+++ Exercise material
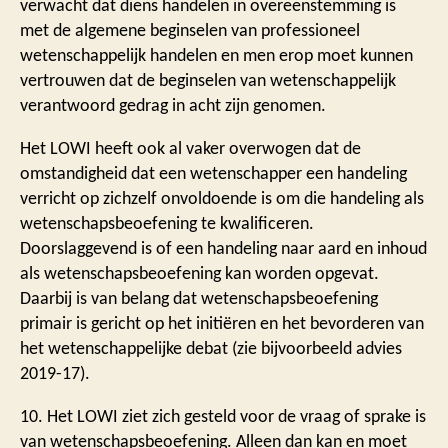
verwacht dat diens handelen in overeenstemming is
met de algemene beginselen van professioneel
wetenschappelijk handelen en men erop moet kunnen
vertrouwen dat de beginselen van wetenschappelijk
verantwoord gedrag in acht zijn genomen.
Het LOWI heeft ook al vaker overwogen dat de
omstandigheid dat een wetenschapper een handeling
verricht op zichzelf onvoldoende is om die handeling als
wetenschapsbeoefening te kwalificeren.
Doorslaggevend is of een handeling naar aard en inhoud
als wetenschapsbeoefening kan worden opgevat.
Daarbij is van belang dat wetenschapsbeoefening
primair is gericht op het initiëren en het bevorderen van
het wetenschappelijke debat (zie bijvoorbeeld advies
2019-17).
10. Het LOWI ziet zich gesteld voor de vraag of sprake is
van wetenschapsbeoefening. Alleen dan kan en moet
++++++
### [Work order]
Go through the material and copy every line in which the word "moet" occurs.

### [Response area]
wetenschappelijk handelen en men erop moet kunnen
van wetenschapsbeoefening. Alleen dan kan en moet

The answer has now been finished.